The training in the above-described topics includes training in specific tools to help in care delivery, and in how to employ person-centered care data to enhance care delivery. In one embodiment, role playing activities (in which individuals play assigned roles as caregivers and individuals with dementia) are used to deliver the training and help caregivers better understand individuals with dementia and the person-centered care delivery process.
By providing care using person-centered care methods and data, by providing person-centered care training to caregivers, and by providing feedback and goals to caregivers to develop caregivers' ability to deliver person-centered care, the treatment of individuals with dementia, and the satisfaction of individuals providing that treatment, can be improved.

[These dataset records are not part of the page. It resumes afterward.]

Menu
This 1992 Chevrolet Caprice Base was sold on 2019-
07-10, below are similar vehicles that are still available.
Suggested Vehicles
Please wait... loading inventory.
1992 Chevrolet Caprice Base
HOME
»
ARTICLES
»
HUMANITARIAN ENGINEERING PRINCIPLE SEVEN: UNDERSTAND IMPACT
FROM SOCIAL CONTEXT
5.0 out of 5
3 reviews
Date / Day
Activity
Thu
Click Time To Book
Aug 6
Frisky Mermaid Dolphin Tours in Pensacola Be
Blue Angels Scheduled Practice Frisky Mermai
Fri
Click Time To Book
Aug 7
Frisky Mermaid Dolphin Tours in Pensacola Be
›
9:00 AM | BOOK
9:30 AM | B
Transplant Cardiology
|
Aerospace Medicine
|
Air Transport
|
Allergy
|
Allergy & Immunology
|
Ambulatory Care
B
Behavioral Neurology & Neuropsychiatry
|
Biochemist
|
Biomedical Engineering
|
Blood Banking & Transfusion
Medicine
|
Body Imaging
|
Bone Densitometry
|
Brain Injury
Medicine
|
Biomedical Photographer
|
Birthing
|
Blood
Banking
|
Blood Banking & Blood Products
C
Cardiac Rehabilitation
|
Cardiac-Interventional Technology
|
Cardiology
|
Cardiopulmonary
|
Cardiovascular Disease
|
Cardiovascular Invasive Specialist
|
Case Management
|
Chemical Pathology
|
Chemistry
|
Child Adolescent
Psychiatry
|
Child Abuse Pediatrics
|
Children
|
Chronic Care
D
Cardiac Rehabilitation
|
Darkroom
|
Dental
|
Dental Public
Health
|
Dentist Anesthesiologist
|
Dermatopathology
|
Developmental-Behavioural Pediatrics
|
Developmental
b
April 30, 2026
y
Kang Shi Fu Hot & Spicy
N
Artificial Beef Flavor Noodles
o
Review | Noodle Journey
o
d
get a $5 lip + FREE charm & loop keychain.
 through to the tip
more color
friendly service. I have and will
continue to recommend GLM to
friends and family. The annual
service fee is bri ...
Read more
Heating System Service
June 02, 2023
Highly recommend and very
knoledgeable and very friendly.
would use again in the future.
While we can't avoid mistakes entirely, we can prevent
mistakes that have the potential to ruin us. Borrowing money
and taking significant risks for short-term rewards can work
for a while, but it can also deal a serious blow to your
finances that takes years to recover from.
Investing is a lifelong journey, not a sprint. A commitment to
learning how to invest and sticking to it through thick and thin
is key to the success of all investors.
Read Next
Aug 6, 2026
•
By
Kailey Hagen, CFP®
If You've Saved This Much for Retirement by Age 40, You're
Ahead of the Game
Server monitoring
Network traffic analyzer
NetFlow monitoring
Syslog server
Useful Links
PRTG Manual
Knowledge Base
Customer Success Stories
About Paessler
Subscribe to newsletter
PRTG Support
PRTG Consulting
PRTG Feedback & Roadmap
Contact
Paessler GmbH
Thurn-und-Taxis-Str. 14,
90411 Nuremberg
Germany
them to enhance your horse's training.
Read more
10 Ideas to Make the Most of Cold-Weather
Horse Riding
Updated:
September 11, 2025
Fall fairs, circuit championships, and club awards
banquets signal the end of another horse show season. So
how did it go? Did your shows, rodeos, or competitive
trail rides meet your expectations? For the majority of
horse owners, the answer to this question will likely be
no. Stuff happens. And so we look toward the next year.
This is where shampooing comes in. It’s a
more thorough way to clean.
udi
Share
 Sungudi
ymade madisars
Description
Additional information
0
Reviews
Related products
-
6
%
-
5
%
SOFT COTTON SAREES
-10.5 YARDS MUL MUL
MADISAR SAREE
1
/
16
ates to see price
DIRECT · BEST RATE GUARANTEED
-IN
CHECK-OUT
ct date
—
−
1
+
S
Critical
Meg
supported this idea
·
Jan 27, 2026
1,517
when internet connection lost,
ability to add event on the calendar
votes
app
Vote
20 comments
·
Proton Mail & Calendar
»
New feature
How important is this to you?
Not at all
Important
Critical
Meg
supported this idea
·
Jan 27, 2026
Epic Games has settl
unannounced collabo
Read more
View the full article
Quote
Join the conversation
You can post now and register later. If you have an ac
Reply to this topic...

The above description is considered that of the preferred embodiments only. Modifications of the invention will occur to those skilled in the art and to those who make or use the invention. Therefore, it is understood that the embodiments shown in the drawings and described above are merely for illustrative purposes and not intended to limit the scope of the invention, which is defined by the following claims as interpreted according to the principles of patent law, including the doctrine of equivalents.